Hartog explains her perspective on healthful eating with the word “choices” and an analogy of a breakfast buffet at a hotel. She says that when people hear the word “diet,” they automatically think that means their food choices are now restricted. She believes that by incorporating new fruit and vegetables into the mix, a person looking to eat healthier can actually have more choices than ever before. “If you visit a hotel and it offers just two choices of fruit at the breakfast buffet – let’s say an apple and a banana – it can make you feel limited,” says Hartog. “If that same buffet offered three to five choices and also included plums, grapes and pears, your senses would be heightened to the many colors, tastes, textures and smells and the fruit section and those foods would then become more important and appealing to you.”

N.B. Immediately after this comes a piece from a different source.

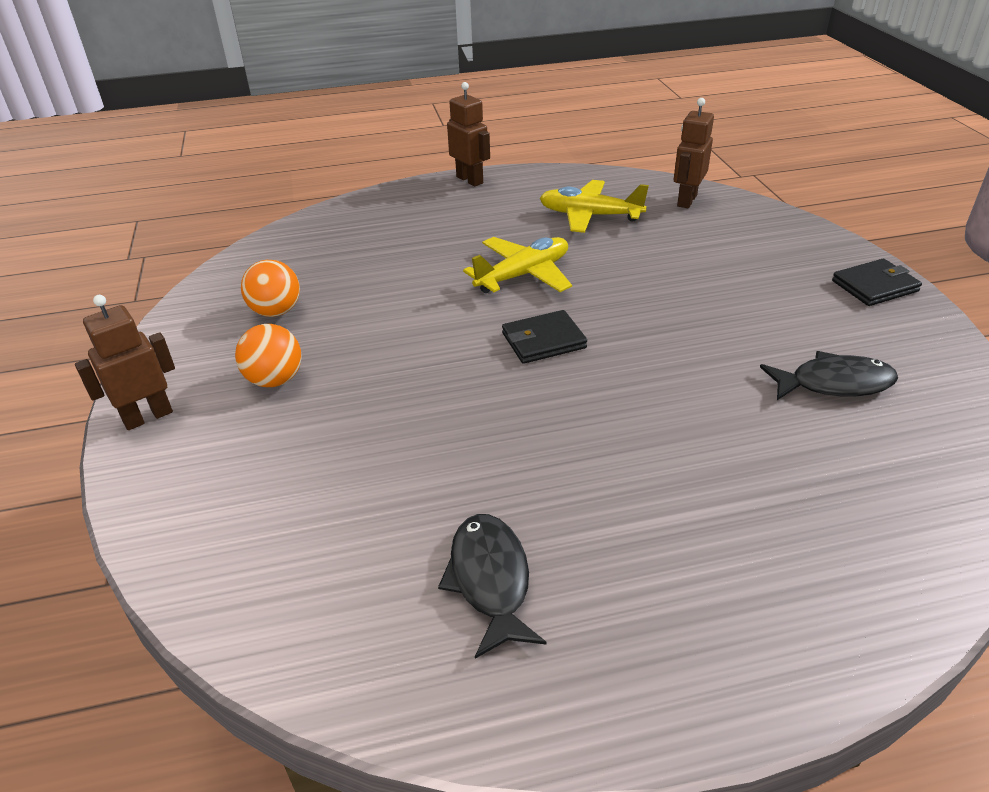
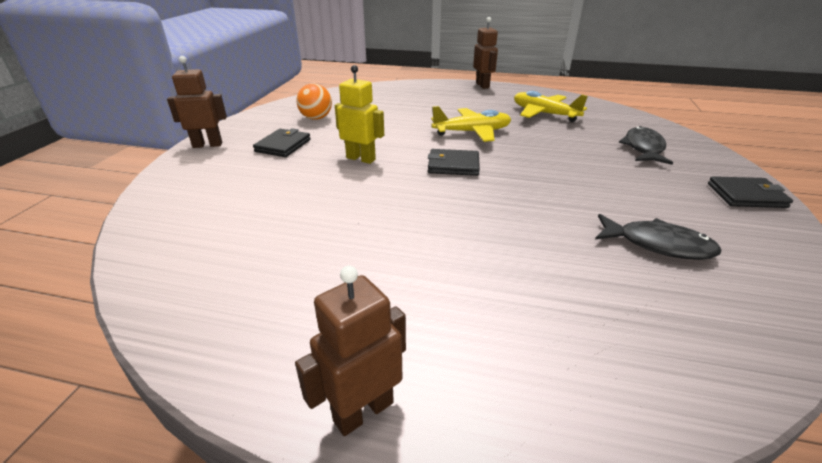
camera: 25 degrees right, 5 degrees down
orange ball [235,324,301,387] -> black wallet [253,128,311,157]
black fish [438,514,547,659] -> black fish moved to [619,126,673,165]
brown robot [674,98,714,208] -> brown robot moved to [295,266,406,436]
none -> yellow robot [335,65,384,164]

In addition, Hartog says that identifying which sensory experience we are craving in foods can also help in making better food choices. She says that if you discover that you desire to eat something crunchy, then trying something like sugar snap peas instead of chips is a good option and that a craving for something creamy might be satisfied with a banana instead of a bowl of ice cream. “I’m like everyone else and still crave a cookie or other snack and that’s fine if it’s a once-in-a-while treat,” says Hartog. “If we start to think about what we are really craving and make several healthful food choices available, we are less likely to feel deprived and hopefully will make the better choice.”

Hartog is excited to share what she has learned with others. Last year she partnered with the Minneapolis Heart Institute Foundation to introduce the Food Explorers program to the kindergarten through first-grade students at her school. The program uses trained volunteers to lead students on an exciting exploration of new foods. Through simple cooking and tasting in the classroom and take-home activities, children gain the knowledge, skills, social support and environment they need to develop lifelong healthful habits at both school and at home. Hartog volunteered her time to visit classrooms and bring new fruits and vegetables to the students who eagerly tried them, welcomed her to their classroom and gave her the title of “lunchroom teacher.” The school lunchroom motto she proudly lives by is, “School nutrition is a precondition to learning.” Later this year, she also plans to share what she has learned with the pre-school children at her church who maintain a summer garden.

Beyond working to keep her school and home kitchen filled with an assortment of healthful food choices, Hartog also strives to get 40 minutes a day of cardiovascular exercise and one to two days of weight training. When the weather cooperates, she enjoys taking her dog, Gracie, on walks, flower gardening and hopes to become a regular on the golf course.

“I do feel my life has come full circle,” says Hartog. “My familiarity with a variety of fresh foods at an early age is the same experience I want to pass on to young children. I look forward to watching the kindergarteners I’ve worked with mature in their food choices and to see if they maintain their spirit of adventure to try new foods. My hope always is to educate and build strong nutritional foundations for children. It’s so important!”